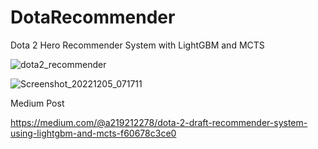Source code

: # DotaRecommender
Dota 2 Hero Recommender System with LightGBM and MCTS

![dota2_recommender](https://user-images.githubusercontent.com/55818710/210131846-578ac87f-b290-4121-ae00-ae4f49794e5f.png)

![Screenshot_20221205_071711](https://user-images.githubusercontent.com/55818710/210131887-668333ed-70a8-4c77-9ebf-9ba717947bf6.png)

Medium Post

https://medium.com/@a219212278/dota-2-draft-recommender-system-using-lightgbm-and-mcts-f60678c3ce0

-------

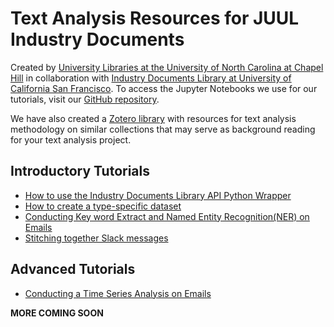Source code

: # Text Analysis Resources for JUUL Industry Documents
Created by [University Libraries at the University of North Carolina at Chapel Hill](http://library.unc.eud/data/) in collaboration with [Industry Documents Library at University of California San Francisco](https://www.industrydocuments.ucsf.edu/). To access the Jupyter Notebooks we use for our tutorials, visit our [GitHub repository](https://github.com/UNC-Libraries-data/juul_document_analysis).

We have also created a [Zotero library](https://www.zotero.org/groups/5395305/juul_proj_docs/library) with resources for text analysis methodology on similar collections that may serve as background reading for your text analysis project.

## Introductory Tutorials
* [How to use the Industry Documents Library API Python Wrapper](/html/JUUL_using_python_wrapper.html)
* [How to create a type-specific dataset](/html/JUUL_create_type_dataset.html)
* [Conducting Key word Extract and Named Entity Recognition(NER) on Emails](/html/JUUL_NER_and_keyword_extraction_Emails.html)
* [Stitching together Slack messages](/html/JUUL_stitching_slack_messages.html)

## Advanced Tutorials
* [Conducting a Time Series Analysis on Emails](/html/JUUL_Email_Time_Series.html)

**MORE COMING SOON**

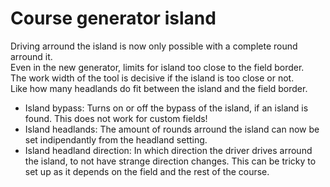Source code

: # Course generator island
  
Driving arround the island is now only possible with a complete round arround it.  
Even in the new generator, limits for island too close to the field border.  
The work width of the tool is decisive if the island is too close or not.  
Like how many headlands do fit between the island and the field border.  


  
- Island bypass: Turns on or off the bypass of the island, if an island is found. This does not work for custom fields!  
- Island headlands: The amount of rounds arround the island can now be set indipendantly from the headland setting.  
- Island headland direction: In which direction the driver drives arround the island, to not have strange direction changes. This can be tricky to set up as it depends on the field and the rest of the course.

-------

* **To do**:
Please print the lines starting at the one that contains "- Island bypass: Turns" and ending at the one that contains "- Island headland direction: In", both of these included.

* **Answer for the task**:
- Island bypass: Turns on or off the bypass of the island, if an island is found. This does not work for custom fields!  
- Island headlands: The amount of rounds arround the island can now be set indipendantly from the headland setting.  
- Island headland direction: In which direction the driver drives arround the island, to not have strange direction changes. This can be tricky to set up as it depends on the field and the rest of the course.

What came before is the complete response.